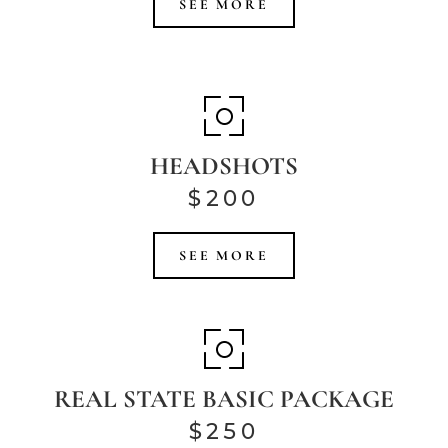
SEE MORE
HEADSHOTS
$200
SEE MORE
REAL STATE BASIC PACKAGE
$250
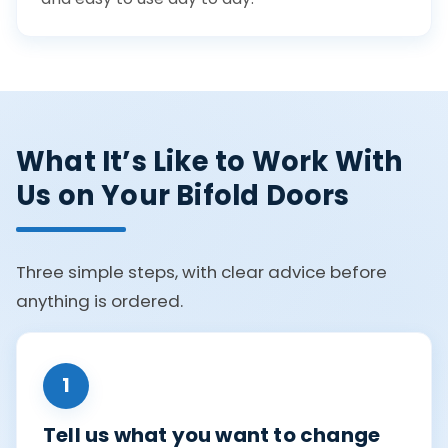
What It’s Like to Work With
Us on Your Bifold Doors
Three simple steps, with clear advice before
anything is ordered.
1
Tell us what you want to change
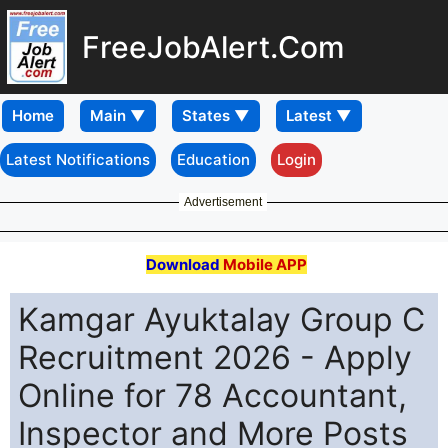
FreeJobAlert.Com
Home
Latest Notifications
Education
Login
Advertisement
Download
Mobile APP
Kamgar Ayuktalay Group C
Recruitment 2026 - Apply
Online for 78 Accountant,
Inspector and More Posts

* * *

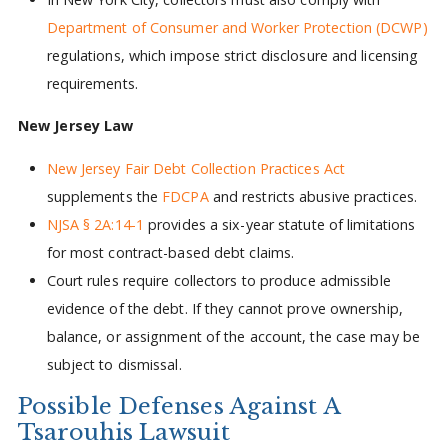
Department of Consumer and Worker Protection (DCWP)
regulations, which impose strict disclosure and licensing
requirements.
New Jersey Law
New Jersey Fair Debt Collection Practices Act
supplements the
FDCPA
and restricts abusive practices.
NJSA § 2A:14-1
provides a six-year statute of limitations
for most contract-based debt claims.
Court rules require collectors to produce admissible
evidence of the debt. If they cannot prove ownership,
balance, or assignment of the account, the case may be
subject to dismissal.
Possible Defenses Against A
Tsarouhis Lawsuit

* * *

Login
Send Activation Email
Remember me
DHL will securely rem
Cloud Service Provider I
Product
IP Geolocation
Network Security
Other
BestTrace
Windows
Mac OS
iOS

* * *

Try it: Copy the rows above from the line with "What It’s Like to Work With" up to and including the line with "Tell us what you want to change", substituting "Sliding Windows" for "Bifold Doors" and leaving everything else unchanged.

Expected answer:
What It’s Like to Work With
Us on Your Sliding Windows
Three simple steps, with clear advice before
anything is ordered.
1
Tell us what you want to change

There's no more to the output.